Cutting positions is possible if class size is increased or more courses are taught online. But “even online courses often are the same size as in-person classes” because professors still have to grade papers and interact with students, Heller said.
#3: State scholarships evaporated
Between 2003 and 2013, Michigan was dead-last in the nation in the increase in the amount of aid the state offered college students ‒ over this period, the state actually decreased aid by more than $125 million. Michigan was one of six states to decrease aid, and the decrease here was the largest in the nation by far.
Michigan’s primary state-funded scholarship program for college students, the Michigan Promise scholarship, was cut from the budget in 2009 at a time when the state was desperately looking for ways to eliminate a deficit.

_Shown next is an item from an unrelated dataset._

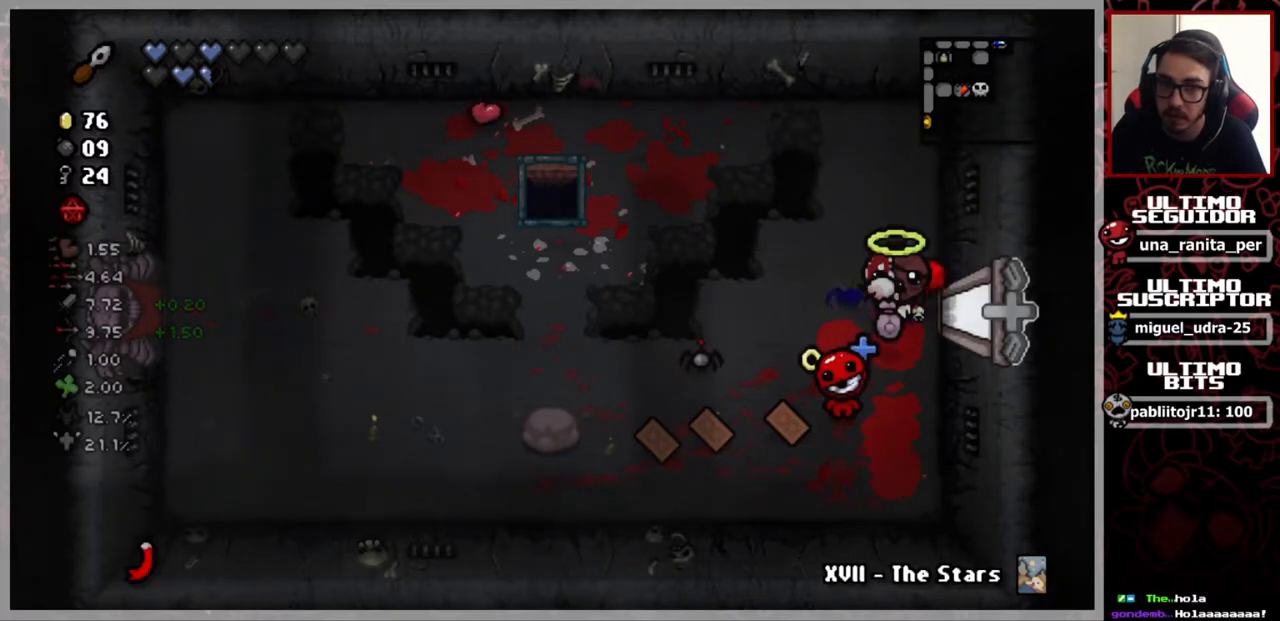
{"buttons": [], "left_stick": "center", "right_stick": "center", "events": []}
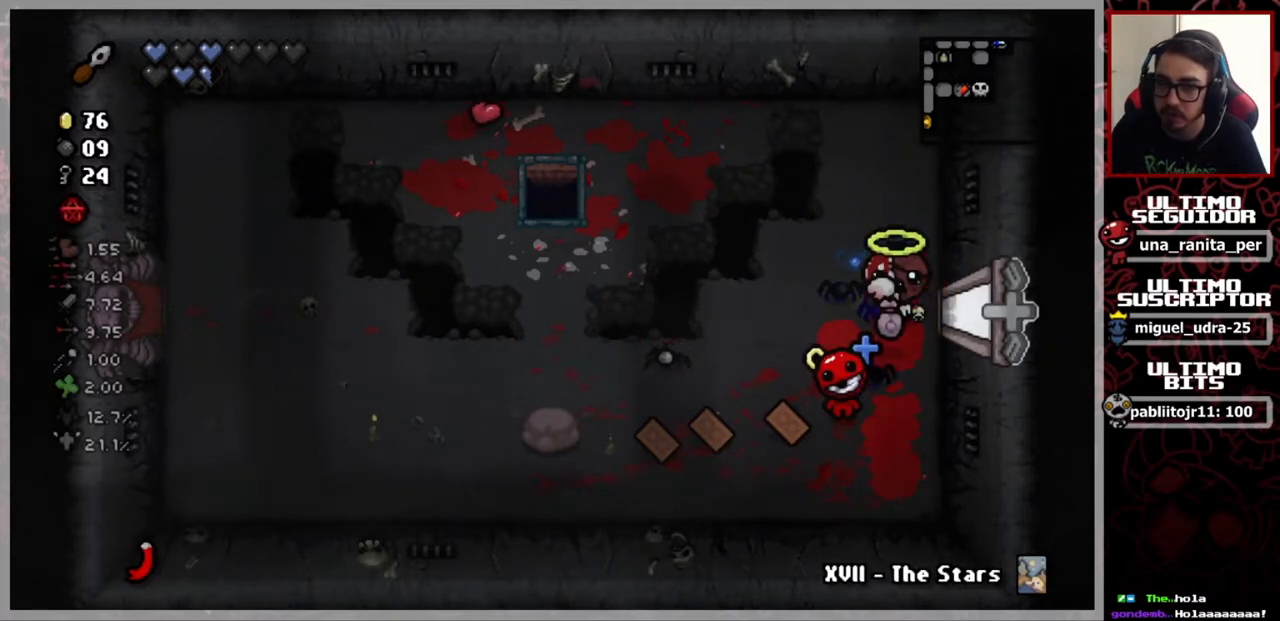
{"buttons": [], "left_stick": "center", "right_stick": "center", "events": []}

The Promise scholarship was a merit-based scholarship program that provided up to $4,000 toward post-secondary education at any approved Michigan institution to qualifying Michigan high school students.
At Grand Valley State University alone, the Michigan Promise paid $11 million toward tuition for students in 2006-07, according to Lynn Blue, vice provost and dean of academic services and technology at GVSU.
“We didn’t have additional funds to make that blow (to family budgets) go away,” Blue said.
The Promise scholarships cost the state about $140 million a year.
Michigan’s total funding for student aid today ranks it in the bottom half of states. Some comparisons: student aid offered in 2013, per capita, across several nearby states:
- Michigan: $93 million ($9.38 per capita)
- Ohio, $122 million ($10.52 per capita)
- Kentucky, $198 million ($44.86 per capita)
- Minnesota, $253 million ($46.36 per capita)
- Indiana, $285 million ($43.20 per capita)
- Tennessee, $375 million ($57.25 per capita)
- Illinois, $379 million ($29.42 per capita)
#4: Students are taking longer to get a degree
Twelve of Michigan’s 15 public universities have four-year graduation rates below the national public university average of 31 percent; Only four private colleges (Kalamazoo, Hope, Calvin and Albion) of 39 in the state have four-year graduation rates above the national private school rate of 52 percent.
Extra semesters on campus mean extra tuition, fees, room and board.
“The real rising cost of debt is year five and six,” said Boulus. “You add 20 percent to your cost in year five, and another 20 percent in year six.”
The added expense of these extra years was chronicled by Bridge in “The five-year four-year degree.”
The University of Michigan at Ann Arbor has the best four-year graduation rate among the state’s public universities, at 76 percent; Saginaw Valley State University has the lowest, at 9 percent. Hope College, at 67 percent, has the highest four-year graduation rate among Michigan’s private colleges.
While not enough of them graduate on time, most Michigan full-time students eventually earn a degree. A report released today by the National Student Clearinghouse Research Center reveals that 89 percent of Michigan-resident students who enroll full-time at a four-year public university get a bachelor’s degree within six years – the third-highest rate in the nation. Getting more of them to graduate in four years could save those students and their families tens of thousands of dollars.
“I tell parents, ‘Make sure your kid finishes in four years,’” Boulus said.